Je crois que le corps humain n'est pas.
Mais il peut.
Au lieu de dire "il est", je dirais "il peut".
Il peut beaucoup de choses dont l'esprit s'étonne.
Il peut beaucoup de choses qu'il invente.
Par exemple, quand vous êtes devant votre professeur de gymnastique, il puise dans ces possibilités pour dire : "Tu peux faire ça, tu peux faire ceci, tu peux faire ce geste ou ce mouvement." Par conséquent, je crois que le corps humain n'est pas, il peut.

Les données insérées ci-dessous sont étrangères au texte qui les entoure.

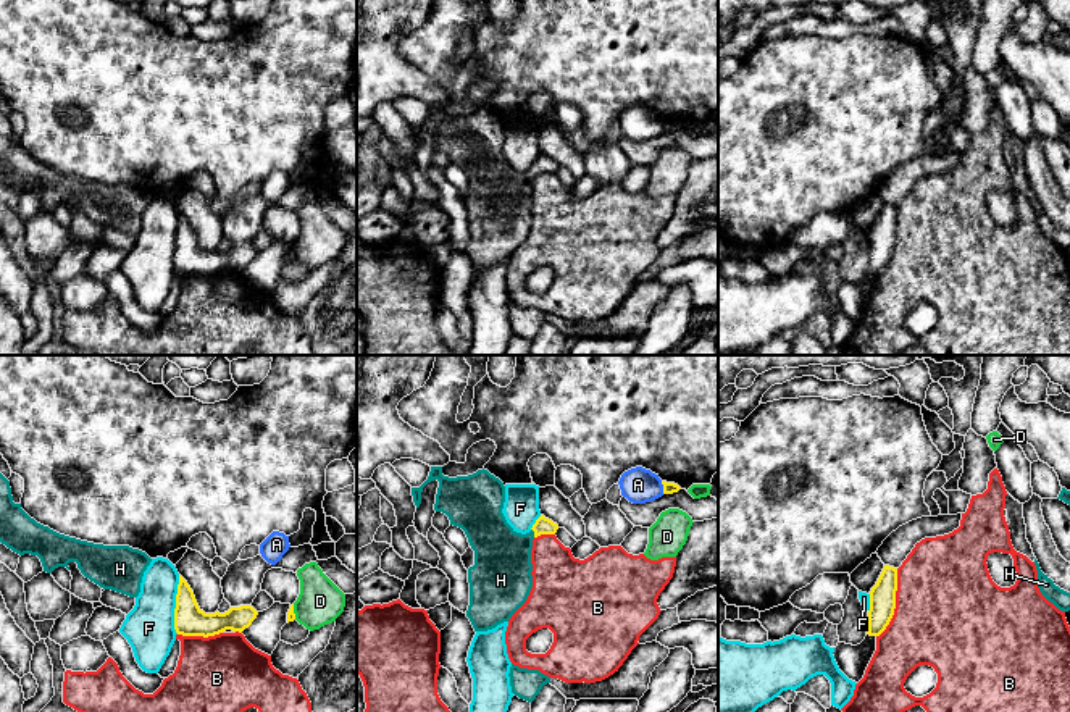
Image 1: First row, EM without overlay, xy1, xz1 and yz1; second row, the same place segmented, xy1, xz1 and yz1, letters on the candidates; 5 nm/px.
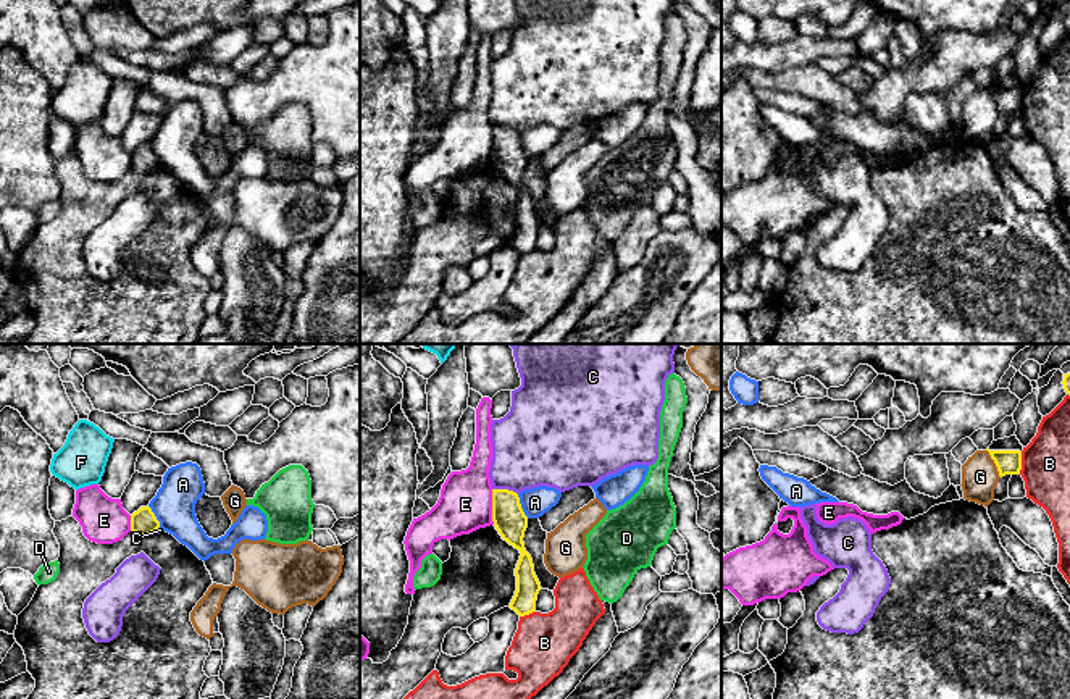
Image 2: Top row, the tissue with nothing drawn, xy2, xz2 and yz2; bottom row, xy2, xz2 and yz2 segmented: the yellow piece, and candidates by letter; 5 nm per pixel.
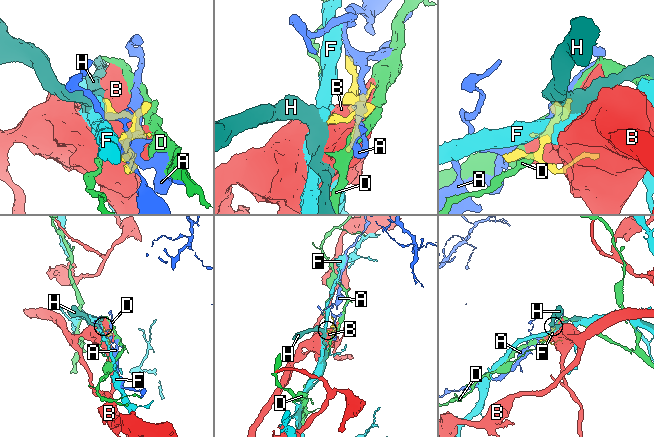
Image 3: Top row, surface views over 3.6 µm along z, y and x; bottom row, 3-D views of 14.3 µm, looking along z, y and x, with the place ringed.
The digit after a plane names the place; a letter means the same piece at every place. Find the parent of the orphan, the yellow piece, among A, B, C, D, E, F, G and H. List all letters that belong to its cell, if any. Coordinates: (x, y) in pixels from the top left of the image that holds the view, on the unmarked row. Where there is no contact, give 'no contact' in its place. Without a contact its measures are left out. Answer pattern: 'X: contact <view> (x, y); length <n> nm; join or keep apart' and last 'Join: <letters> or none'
A: contact xz2 (520, 144); length 130 nm; keep apart
B: contact yz1 (894, 241); length 360 nm; keep apart
C: contact xz2 (505, 128); length 130 nm; keep apart
D: contact xy1 (292, 251); length 80 nm; keep apart
E: contact xz2 (493, 146); length 180 nm; keep apart
F: contact xy1 (176, 242); length 300 nm; keep apart
G: contact yz2 (994, 100); length 160 nm; keep apart
H: contact xz1 (534, 171); length 50 nm; join
Join: H

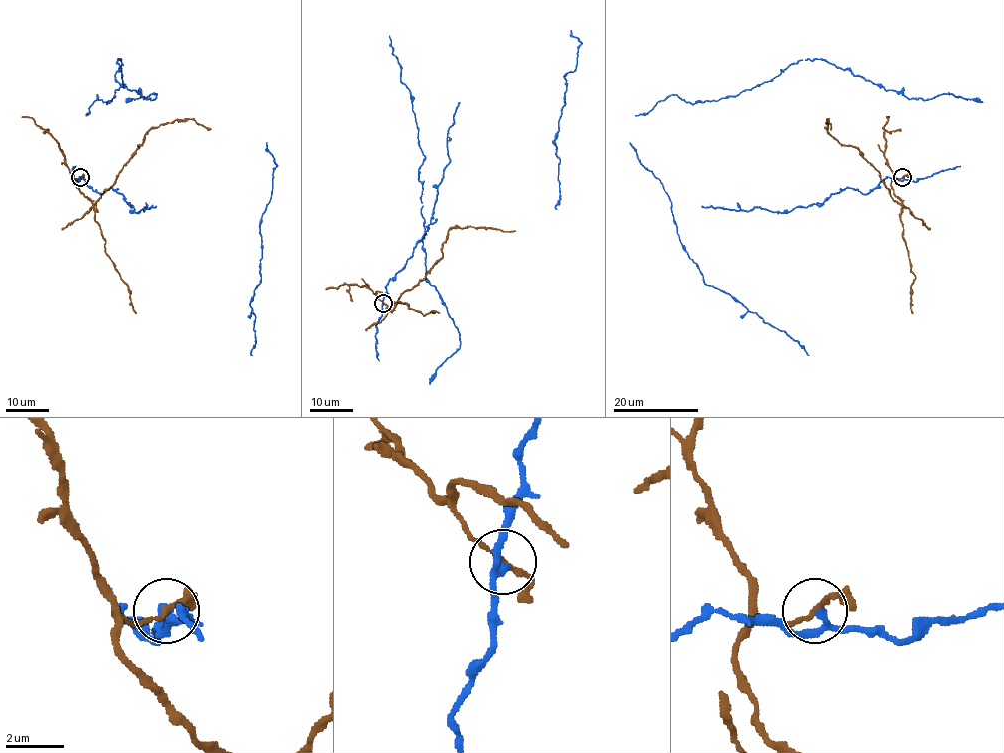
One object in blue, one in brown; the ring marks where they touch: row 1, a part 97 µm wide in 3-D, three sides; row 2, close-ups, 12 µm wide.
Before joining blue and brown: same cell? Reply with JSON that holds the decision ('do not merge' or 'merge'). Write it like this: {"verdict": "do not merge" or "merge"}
{"verdict": "do not merge"}

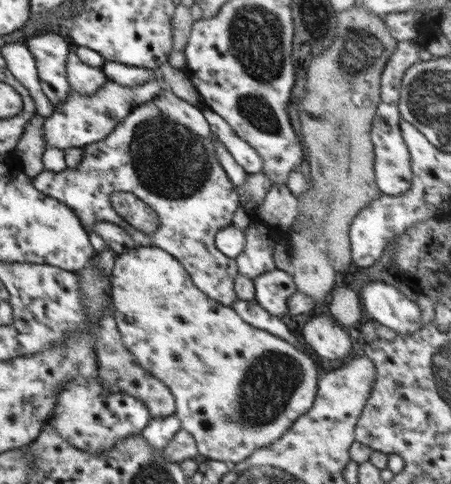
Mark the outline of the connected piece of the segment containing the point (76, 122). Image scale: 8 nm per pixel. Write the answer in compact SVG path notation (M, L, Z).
M162 75L156 80L136 85L135 87L124 86L107 79L106 83L94 95L82 95L82 93L71 89L66 101L55 106L54 113L45 118L44 133L47 147L60 148L82 148L88 144L99 142L112 133L117 123L122 122L130 114L134 106L152 100L152 98L168 89Z

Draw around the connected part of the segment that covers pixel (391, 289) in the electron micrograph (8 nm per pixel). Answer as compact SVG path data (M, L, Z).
M372 280L360 288L361 306L376 323L397 333L420 332L421 312L416 302L407 298L394 285Z

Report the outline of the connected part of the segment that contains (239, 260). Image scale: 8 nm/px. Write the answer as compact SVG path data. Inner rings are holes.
M252 221L246 228L246 244L243 252L234 260L237 269L246 277L256 277L275 268L275 244L270 238L268 225L260 221Z

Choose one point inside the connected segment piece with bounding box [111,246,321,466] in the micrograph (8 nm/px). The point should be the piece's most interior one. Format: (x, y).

Il est dans l'ordre du possible.
Lorsque le corps prend un nombre incalculable de positions, de gestes, qu'il est capable de faire mille mouvements, on peut lui donner comme emblème ou comme image, le manteau d'Arlequin.
Le manteau d'Arlequin est composé de mille petits morceaux qui ont des formes différentes, des couleurs différentes, etc.
C'est le corps Arlequin.
Il peut faire mille choses différentes.
Maintenant, je vais dire quelle en est la limite.
Il est tellement capable d'adopter toutes les couleurs qu'il devient blanc, qui est la somme de toutes les couleurs.
Ce n'est plus Arlequin mais Pierrot lunaire, tout habillé de blanc.
Le corps est à la fois tout et il peut tellement qu'il devient blanc.
Je dirais que le corps du danseur est un corps blanc, qui peut prendre n'importe quelle position, faire n'importe quel geste.
Le corps humain, c'est cela, c'est la possibilité, la capacité, c'est le génie du virtuel.
Le corps humain, c'est curieux de dire ça, est moins réel que virtuel.
Il a la vertu et la capacité de faire n'importe quoi.